What the exercise asks >> Rewrite the material from its first line through the line containing "spowodował wypadku, zastanów się, co mu", swapping "kary" for "siwy" and leaving everything else the same.

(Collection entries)
╔══

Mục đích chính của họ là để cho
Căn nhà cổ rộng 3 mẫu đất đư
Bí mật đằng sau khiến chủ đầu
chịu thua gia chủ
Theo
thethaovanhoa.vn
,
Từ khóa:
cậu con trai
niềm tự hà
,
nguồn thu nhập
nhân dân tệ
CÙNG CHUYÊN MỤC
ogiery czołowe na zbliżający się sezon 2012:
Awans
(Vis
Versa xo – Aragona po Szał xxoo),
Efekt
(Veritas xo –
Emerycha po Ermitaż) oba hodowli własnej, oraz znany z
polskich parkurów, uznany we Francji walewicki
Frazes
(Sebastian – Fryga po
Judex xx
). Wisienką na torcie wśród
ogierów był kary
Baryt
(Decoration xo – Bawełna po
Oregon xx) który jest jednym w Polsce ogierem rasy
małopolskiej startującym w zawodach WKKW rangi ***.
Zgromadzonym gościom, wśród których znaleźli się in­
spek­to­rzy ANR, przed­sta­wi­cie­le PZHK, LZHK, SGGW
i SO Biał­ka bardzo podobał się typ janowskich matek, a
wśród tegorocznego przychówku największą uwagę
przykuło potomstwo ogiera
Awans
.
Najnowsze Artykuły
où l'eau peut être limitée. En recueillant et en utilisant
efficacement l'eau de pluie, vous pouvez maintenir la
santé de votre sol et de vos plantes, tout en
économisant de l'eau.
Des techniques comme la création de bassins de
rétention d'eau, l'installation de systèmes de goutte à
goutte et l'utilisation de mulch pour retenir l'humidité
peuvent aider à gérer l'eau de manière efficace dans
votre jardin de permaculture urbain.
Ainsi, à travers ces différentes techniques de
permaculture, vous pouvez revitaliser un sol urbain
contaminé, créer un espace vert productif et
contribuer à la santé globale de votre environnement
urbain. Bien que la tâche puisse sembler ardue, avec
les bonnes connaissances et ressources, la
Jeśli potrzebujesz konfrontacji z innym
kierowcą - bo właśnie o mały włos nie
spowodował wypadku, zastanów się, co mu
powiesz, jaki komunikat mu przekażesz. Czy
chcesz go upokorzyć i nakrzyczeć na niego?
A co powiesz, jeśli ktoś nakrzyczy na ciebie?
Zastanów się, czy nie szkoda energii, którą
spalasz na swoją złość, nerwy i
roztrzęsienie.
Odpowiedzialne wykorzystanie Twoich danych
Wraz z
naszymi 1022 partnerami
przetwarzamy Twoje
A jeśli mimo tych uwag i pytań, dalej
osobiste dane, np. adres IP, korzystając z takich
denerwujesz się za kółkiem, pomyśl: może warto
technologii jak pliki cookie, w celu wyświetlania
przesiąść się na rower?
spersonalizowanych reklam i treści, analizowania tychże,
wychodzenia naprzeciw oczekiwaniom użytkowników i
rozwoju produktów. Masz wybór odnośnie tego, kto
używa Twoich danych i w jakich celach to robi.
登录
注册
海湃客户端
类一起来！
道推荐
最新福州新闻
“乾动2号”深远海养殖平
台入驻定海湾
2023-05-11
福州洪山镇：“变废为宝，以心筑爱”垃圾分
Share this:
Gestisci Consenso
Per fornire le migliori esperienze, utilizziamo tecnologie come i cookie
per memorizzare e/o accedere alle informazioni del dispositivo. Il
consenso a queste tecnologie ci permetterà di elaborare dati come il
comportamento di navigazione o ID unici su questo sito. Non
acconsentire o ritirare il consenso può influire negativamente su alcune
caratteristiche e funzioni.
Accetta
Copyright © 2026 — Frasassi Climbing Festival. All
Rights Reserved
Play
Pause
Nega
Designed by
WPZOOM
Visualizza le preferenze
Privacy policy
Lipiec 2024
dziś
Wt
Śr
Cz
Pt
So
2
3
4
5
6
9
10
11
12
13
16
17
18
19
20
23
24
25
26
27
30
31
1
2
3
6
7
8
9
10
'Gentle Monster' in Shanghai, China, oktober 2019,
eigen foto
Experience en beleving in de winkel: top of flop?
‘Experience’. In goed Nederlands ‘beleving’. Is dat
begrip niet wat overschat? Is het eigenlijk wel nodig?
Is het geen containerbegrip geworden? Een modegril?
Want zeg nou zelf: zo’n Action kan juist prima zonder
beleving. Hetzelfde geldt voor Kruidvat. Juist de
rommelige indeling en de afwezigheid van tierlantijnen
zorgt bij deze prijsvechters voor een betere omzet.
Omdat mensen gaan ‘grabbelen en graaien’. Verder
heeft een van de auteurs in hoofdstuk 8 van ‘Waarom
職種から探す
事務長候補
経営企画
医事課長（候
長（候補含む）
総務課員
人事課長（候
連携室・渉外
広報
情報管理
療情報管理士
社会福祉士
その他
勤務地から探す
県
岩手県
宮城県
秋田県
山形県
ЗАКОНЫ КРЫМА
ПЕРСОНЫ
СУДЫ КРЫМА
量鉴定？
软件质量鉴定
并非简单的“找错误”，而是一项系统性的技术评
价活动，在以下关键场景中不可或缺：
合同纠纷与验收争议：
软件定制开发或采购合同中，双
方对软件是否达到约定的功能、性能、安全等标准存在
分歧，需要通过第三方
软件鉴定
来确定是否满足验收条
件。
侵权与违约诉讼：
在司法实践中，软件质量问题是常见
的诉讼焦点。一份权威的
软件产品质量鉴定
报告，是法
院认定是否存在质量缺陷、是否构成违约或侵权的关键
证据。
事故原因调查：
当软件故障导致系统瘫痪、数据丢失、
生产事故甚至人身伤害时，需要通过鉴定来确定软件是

╚══

Expected answer >>
Mục đích chính của họ là để cho
Căn nhà cổ rộng 3 mẫu đất đư
Bí mật đằng sau khiến chủ đầu
chịu thua gia chủ
Theo
thethaovanhoa.vn
,
Từ khóa:
cậu con trai
niềm tự hà
,
nguồn thu nhập
nhân dân tệ
CÙNG CHUYÊN MỤC
ogiery czołowe na zbliżający się sezon 2012:
Awans
(Vis
Versa xo – Aragona po Szał xxoo),
Efekt
(Veritas xo –
Emerycha po Ermitaż) oba hodowli własnej, oraz znany z
polskich parkurów, uznany we Francji walewicki
Frazes
(Sebastian – Fryga po
Judex xx
). Wisienką na torcie wśród
ogierów był siwy
Baryt
(Decoration xo – Bawełna po
Oregon xx) który jest jednym w Polsce ogierem rasy
małopolskiej startującym w zawodach WKKW rangi ***.
Zgromadzonym gościom, wśród których znaleźli się in­
spek­to­rzy ANR, przed­sta­wi­cie­le PZHK, LZHK, SGGW
i SO Biał­ka bardzo podobał się typ janowskich matek, a
wśród tegorocznego przychówku największą uwagę
przykuło potomstwo ogiera
Awans
.
Najnowsze Artykuły
où l'eau peut être limitée. En recueillant et en utilisant
efficacement l'eau de pluie, vous pouvez maintenir la
santé de votre sol et de vos plantes, tout en
économisant de l'eau.
Des techniques comme la création de bassins de
rétention d'eau, l'installation de systèmes de goutte à
goutte et l'utilisation de mulch pour retenir l'humidité
peuvent aider à gérer l'eau de manière efficace dans
votre jardin de permaculture urbain.
Ainsi, à travers ces différentes techniques de
permaculture, vous pouvez revitaliser un sol urbain
contaminé, créer un espace vert productif et
contribuer à la santé globale de votre environnement
urbain. Bien que la tâche puisse sembler ardue, avec
les bonnes connaissances et ressources, la
Jeśli potrzebujesz konfrontacji z innym
kierowcą - bo właśnie o mały włos nie
spowodował wypadku, zastanów się, co mu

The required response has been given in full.